Il faut néanmoins souligner que les principes directeurs englobent quantités d'acteurs différents. Il est par exemple très positif que des associations patronales, des syndicats mais également des ONG puissent participer aux mécanismes de plainte. Afin de participer pleinement au travail de contrôle et de peser dans les négociations avec l'OCDE, différentes ONG se sont regroupées dans le réseau international OECD-Watch en 2003.

Code de bonnes pratiques

En janvier 2017, le Secrétariat d’Etat à l’économie (SECO) a fait paraître un guide de bonnes pratiques concernant une application effective des principes directeurs de l’OCDE à l’intention des entreprises multinationales. Le SECO souligne qu’il est important d’encourager les entreprises dans la mise en œuvre de ces principes ainsi que de ceux du Pacte Mondial des Nations Unies (UN Global Compact). Dans cette optique, le SECO a constitué une liste de conseils et d’exemples pratiques ainsi qu’une feuille de route pour un contrôle interne au sein des entreprises.

Dans cette publication, le SECO affirme qu’il est dans l’intérêt des entreprises de prendre leurs responsabilités sociales au sérieux. En effet, en respectant leurs engagements sociaux, ces multinationales profiteraient d’une crédibilité plus élevée dans le domaine de la RSE (Responsabilité sociétale des entreprises), elles éviteraient des rapports de presse négatifs et allégeraient leurs coûts d’exploitation et leurs dépenses énergétiques.

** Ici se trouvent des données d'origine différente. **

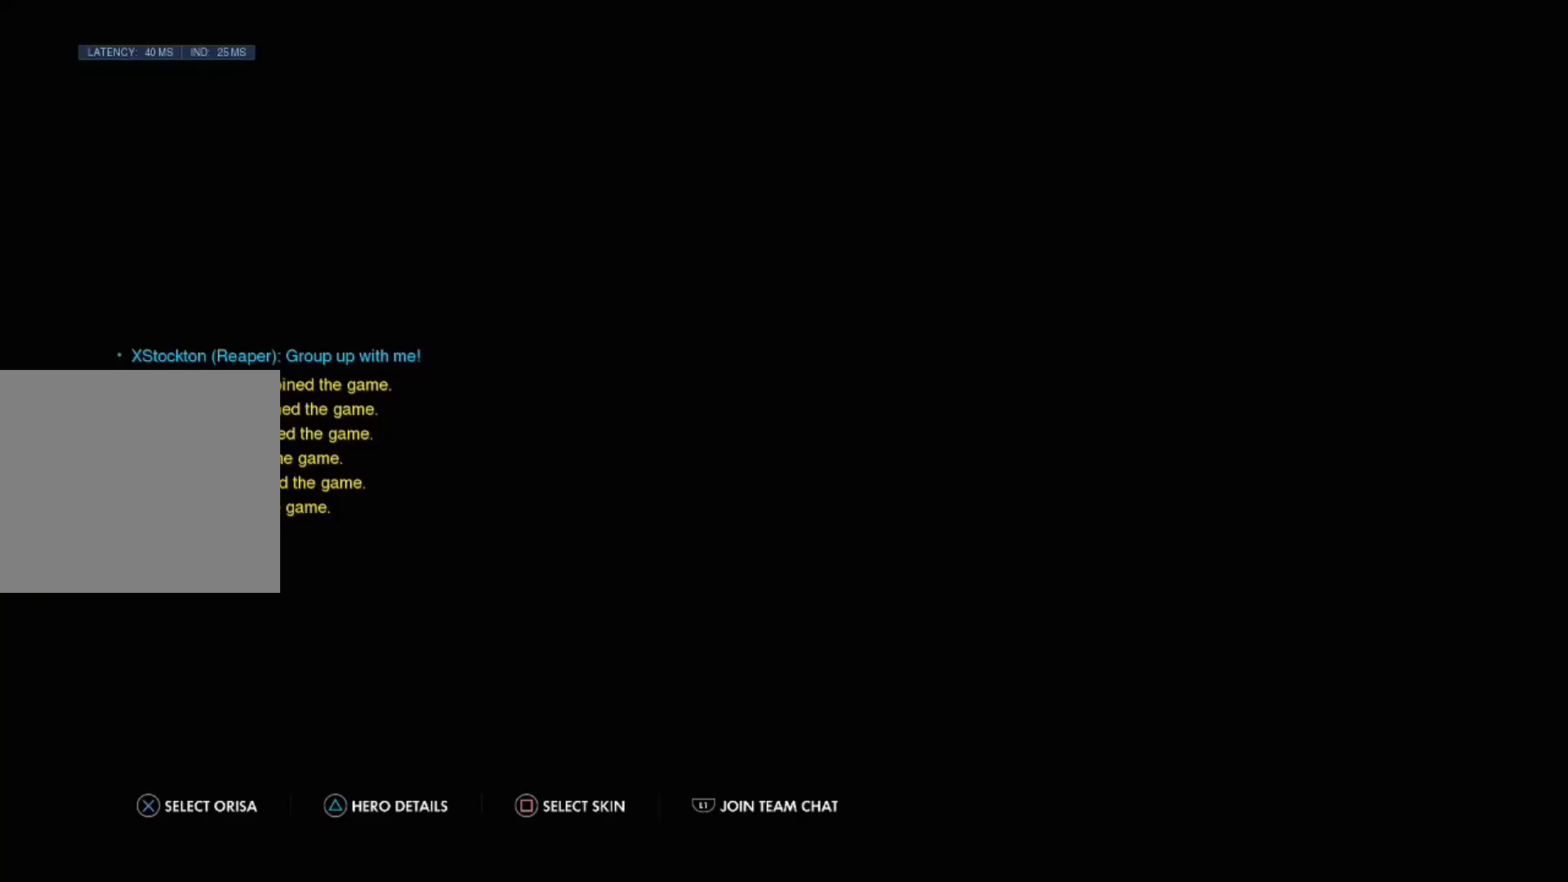
{"buttons": [], "left_stick": "up-right", "right_stick": "center", "events": []}
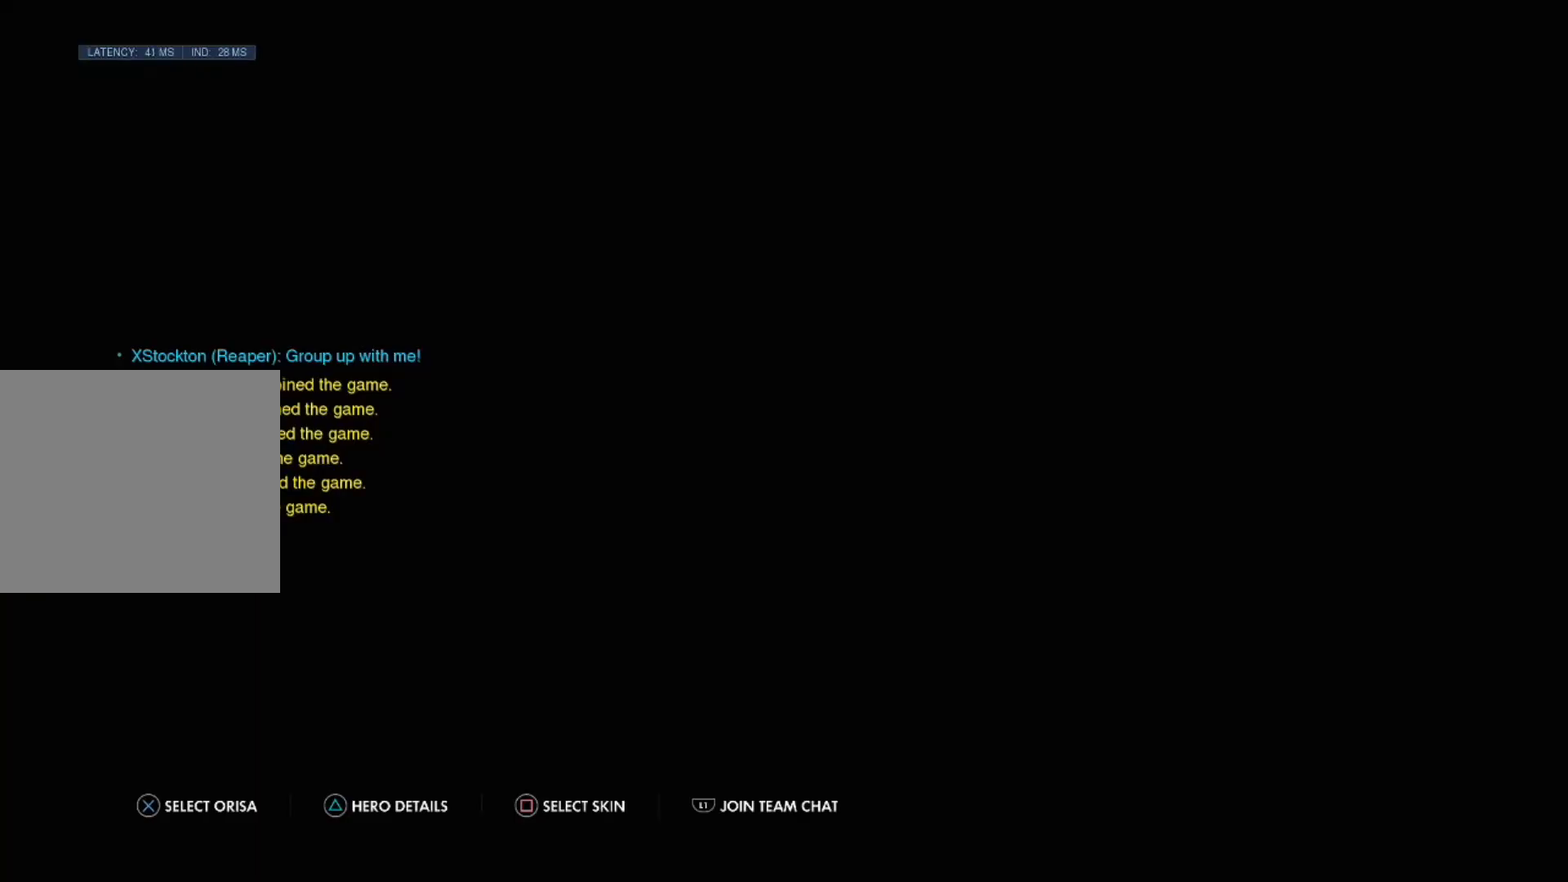
{"buttons": [], "left_stick": "up-right", "right_stick": "center", "events": []}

Le SECO demande aux entreprises de poursuivre une politique d’information transparente exemplaire, en informant régulièrement sur leurs pratiques commerciales ainsi que sur leurs répercussions sur la société et l’environnement. Dans le guide, l’exemple du rapport annuel «Nestlé en société» est présenté. En effet, le géant de l’agroalimentaire publie chaque année un rapport sur ses efforts dans les domaines sociétaux et écologiques.

Le guide de bonnes pratiques contient également un test permettant un contrôle interne rudimentaire afin d’évaluer la politique des multinationales dans le domaine de la responsabilité sociale. Cependant, ceci ne représente qu’une porte d’entrée dans la thématique et ne remplace pas une évaluation réelle. La valeur du guide repose donc principalement sur son aptitude à expliquer d’une manière compréhensible les principes directeurs de l’OCDE et de les étayer avec des exemples.